AI for Science Strategic Compass: Aligning Discovery Tensions with Core AI Functions
Abstract
AI is transforming scientific discovery, yet researchers face a fragmented, fast-moving field of AI that lacks stable, strategy-level guidance for method selection and integration. In this study, we introduce the AI for Science Strategic Compass (AFSC), a compact decision framework that aligns four cross-domain scientific-discovery tensions (Complexity, Constraint, Scarcity, Explosion) with six core AI functions (Represent; Reason & Infer; Optimize & Control; Simulate & Emulate; Generate & Create; Autonomize & Orchestrate) via a 6×4 Strategy Matrix. We adopt a function-based typology that is domain-agnostic and comparatively stable under ongoing methodological change, enabling direct alignment with these tensions and yielding decision-relevant guidance. Each cell is labeled with a keyword that captures the shared mitigation logic and lists three strategic pathways linked to representative method families. Pathways are anchored to a function-internal atomic triad, stabilizing the vocabulary as techniques change.

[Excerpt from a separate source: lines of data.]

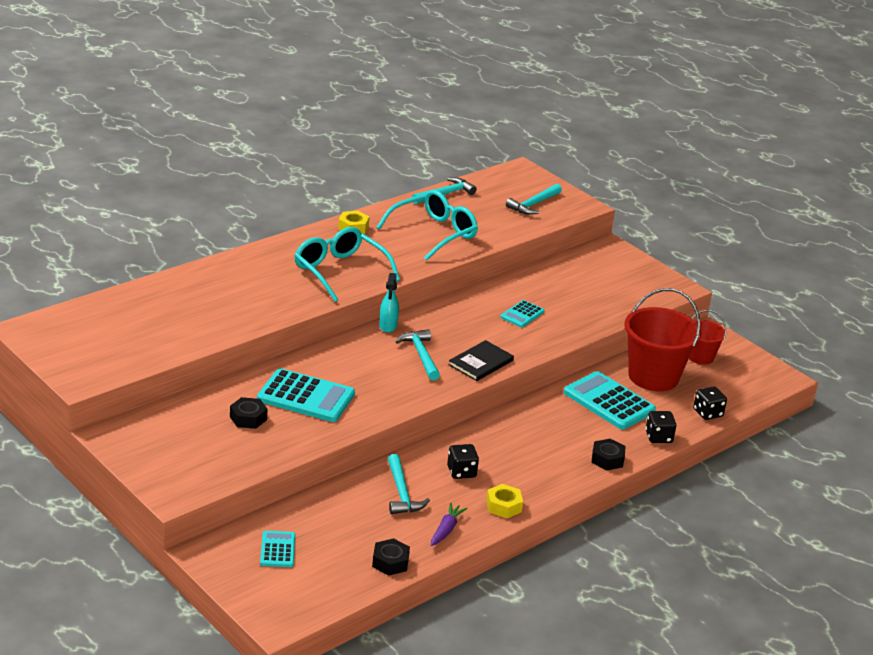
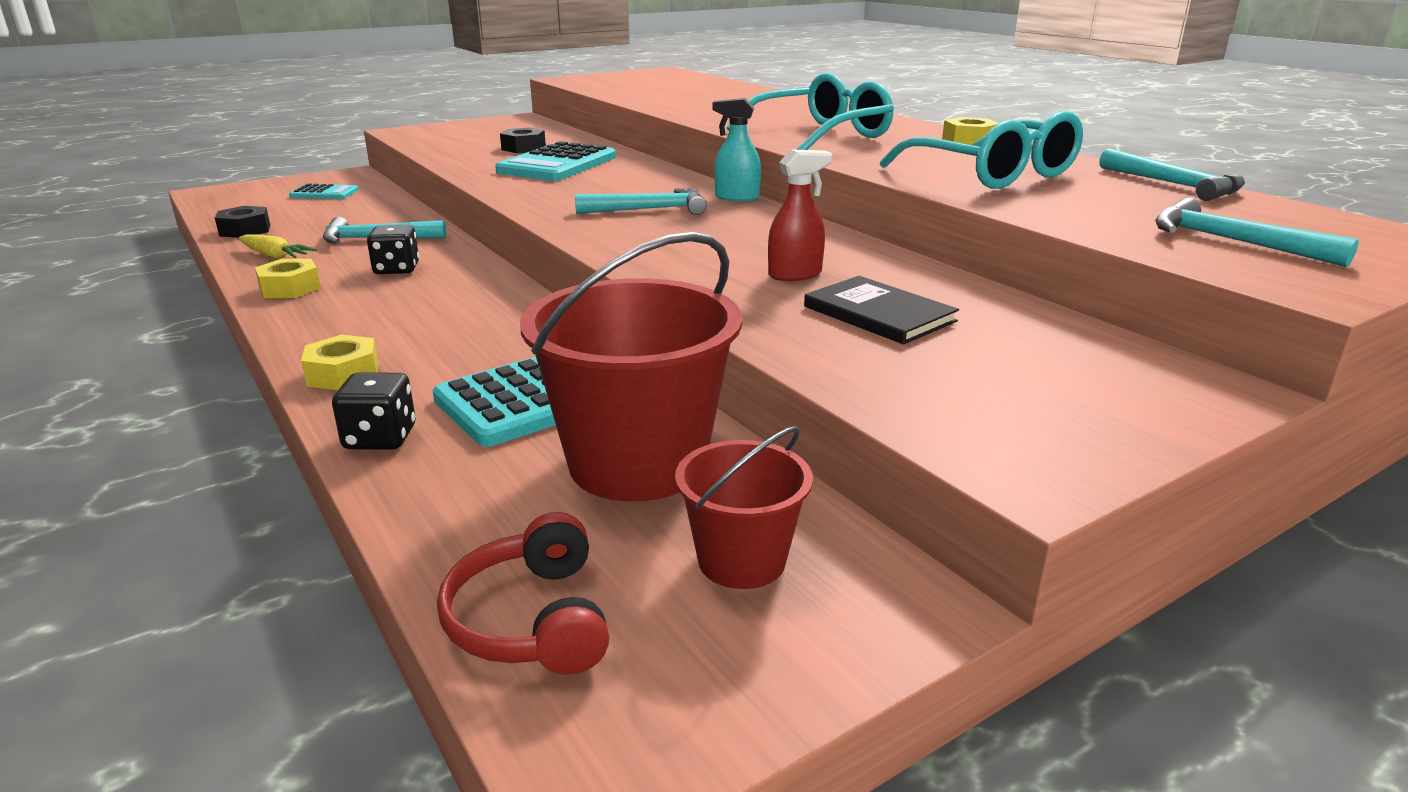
camera: 100 degrees right, 5 degrees down
(446, 530) = (274, 256): purple carrot -> yellow carrot
(481, 363) = (621, 239): black book -> black book (879, 314)
(522, 314) = (795, 274): turquoise calculator -> red spray bottle
(607, 459) = (343, 374): black nut -> yellow nut
(707, 413) = (442, 526): black dice -> none
(742, 391) = (531, 620): none -> red headphones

Automated corpus audits validate the framework’s scope: the four tensions collectively cover all sampled abstracts across six natural science domains, and the six functions account for 98.9% of capabilities reported in recent AI papers. AFSC shifts selection from tool-driven browsing to strategy-first planning, lowering cognitive load and remaining portable across domains. We illustrate its use with an exoplanet spectral retrieval case study that demonstrates systematic integration of complementary AI approaches across functions to address multiple research tensions.